Deep in the Woods (Promenons-nous dans les bois) is a 2000 French slasher film directed by Lionel Delplanque. The film is about a troupe of five young actors who are hired to perform at a remote chateau for Baron Axel De Ferson when they find out that a madman is on the loose murdering people.

The film was released in France on June 14, 2000, and won the award for "Best European Fantasy Film" at the 2000 Sitges Film Festival.

==Plot==
As a mother reads Little Red Riding Hood to her son, she is killed before his eyes. Later, five young actors including Sophie Jeanne and her four friends are invited to the castle of Axel de Fersen to act in a modernized stage-play of Little Red Riding Hood. They are greeted by the gamekeeper Stephane, Baron Berléand Fernsen, the owner who uses a wheelchair, and his deaf son Nicolas. After dinner, their host retires to bed as the five friends settle in for a night of drinking and dancing but soon find that the Baron has vanished, leaving only a blood stain. The actors return to party which upsets Sophie as she feels their behavior is disrespectful and oblivious to the danger. Sophie wants to leave the strange castle, but the others say that she could too easily get lost in the woods. Her friends are slowly killed one by one: Matilda is stabbed in the shower by a man disguised as a wolf and later Jeanne is killed. The three survivors begin to panic and try to find Stephane who they believe is the killer. When their other friend Wilfried is killed, Sophie accuses Matthew of being the murderer. This upsets Matthew, but the two soon meet up with the wolf: Axel de Fersen. Sophie manages to kill him and flees the castle with both Matthew and Nicolas.

==Release==
Deep in the Woods was released in France on June 14, 2000. The film was shown at the 2000 Sitges Film Festival in Spain. The film won the award for "Best European Fantasy Film" at the festival.

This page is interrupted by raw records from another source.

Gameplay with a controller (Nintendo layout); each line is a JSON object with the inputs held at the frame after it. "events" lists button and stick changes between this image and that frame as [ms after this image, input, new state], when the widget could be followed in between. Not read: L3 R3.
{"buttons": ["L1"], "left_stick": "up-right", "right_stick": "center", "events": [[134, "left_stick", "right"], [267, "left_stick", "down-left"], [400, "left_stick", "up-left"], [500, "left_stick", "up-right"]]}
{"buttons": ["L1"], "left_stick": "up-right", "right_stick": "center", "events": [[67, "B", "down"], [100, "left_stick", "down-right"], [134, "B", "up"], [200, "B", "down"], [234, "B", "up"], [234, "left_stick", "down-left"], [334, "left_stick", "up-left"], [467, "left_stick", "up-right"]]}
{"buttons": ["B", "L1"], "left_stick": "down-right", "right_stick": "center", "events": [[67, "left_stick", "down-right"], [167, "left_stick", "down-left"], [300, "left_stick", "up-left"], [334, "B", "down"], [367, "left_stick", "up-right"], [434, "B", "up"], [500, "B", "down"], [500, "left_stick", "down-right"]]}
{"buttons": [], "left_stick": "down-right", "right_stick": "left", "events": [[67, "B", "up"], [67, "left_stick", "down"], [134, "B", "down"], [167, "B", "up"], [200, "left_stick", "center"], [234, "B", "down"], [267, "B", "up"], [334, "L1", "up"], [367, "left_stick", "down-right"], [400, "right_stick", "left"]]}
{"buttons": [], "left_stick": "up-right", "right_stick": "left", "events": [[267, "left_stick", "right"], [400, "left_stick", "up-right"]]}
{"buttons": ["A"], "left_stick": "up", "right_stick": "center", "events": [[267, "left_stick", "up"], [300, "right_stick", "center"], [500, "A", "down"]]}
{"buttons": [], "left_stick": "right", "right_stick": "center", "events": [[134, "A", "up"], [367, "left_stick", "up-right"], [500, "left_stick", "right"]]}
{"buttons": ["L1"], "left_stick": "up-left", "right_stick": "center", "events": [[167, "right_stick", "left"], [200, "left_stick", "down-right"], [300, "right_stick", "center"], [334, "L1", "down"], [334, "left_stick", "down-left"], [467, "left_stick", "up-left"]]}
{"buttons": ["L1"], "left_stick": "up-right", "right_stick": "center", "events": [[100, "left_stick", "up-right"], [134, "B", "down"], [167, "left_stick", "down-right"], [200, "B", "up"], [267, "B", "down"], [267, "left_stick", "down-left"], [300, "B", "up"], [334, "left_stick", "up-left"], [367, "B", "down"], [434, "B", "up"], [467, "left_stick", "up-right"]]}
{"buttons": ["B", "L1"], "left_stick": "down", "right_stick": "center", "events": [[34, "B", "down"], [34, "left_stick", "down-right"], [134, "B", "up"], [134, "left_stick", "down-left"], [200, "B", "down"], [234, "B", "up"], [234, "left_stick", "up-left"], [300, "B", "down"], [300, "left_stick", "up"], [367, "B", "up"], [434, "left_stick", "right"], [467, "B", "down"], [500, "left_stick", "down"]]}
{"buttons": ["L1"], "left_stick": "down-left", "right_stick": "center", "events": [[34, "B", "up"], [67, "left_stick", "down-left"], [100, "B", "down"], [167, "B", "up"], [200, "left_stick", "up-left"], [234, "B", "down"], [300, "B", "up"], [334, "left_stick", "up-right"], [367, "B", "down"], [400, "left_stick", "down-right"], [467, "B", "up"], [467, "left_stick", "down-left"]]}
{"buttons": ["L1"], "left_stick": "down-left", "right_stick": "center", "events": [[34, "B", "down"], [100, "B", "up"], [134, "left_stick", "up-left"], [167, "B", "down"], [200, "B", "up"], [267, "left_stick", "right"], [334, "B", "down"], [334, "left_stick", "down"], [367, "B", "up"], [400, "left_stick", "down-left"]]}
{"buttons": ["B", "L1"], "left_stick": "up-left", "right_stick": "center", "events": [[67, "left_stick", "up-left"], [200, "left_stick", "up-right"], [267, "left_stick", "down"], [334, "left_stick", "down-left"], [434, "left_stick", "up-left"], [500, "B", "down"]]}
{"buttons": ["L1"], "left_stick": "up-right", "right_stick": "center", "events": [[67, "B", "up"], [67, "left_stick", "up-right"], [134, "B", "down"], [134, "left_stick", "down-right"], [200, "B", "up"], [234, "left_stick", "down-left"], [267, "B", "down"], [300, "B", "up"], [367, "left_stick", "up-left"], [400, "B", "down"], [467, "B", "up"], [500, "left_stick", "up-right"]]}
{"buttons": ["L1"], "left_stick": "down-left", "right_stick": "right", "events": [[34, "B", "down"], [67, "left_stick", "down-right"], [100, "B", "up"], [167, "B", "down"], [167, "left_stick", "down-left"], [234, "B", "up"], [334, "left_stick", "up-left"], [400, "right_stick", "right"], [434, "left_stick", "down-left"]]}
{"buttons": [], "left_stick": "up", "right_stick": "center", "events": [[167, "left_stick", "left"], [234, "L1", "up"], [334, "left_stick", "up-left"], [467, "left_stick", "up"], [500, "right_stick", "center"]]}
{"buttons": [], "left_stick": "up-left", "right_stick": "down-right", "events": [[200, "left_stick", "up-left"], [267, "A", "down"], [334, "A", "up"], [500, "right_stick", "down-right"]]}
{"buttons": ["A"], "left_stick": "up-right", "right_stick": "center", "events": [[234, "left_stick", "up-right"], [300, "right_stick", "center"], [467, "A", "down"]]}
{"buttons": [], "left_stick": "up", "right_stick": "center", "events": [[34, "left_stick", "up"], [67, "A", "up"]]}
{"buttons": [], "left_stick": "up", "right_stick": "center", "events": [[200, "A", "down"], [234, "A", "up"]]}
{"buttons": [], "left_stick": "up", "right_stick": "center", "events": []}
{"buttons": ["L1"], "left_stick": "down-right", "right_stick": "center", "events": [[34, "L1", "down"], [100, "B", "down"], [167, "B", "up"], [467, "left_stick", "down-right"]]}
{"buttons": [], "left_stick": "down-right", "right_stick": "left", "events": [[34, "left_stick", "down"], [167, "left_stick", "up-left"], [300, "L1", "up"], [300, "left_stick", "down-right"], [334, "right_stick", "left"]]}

It was released in France on VHS and DVD in 2001. The film was released on DVD by Artisan Entertainment on October 23, 2001. This DVD contained an audio commentary from Brian Yuzna. A Region 2 DVD was released by Tartan Video on August 26, 2002.

==Reception==
The French version of the magazine FHM gave the film a rating of four stars out of five, stating that for a debut feature, it was "brilliant". A review in Télérama gave the film two stars out of five, stating suggesting that the film educed unintentional laughter. Allrovi gave the film three stars out of five, comparing Deep in the Woods to the work of Dario Argento. The review went on to suggest that the style was so overwhelming that it covered the film's plot holes. Film4 referred to the film as slick and well crafted but "sadly lacks any convincing tension or threatening atmosphere. A prime example of style over content."

It opened in France with 170,000 admissions in its opening week. It grossed a total of $145,320 on its United States release.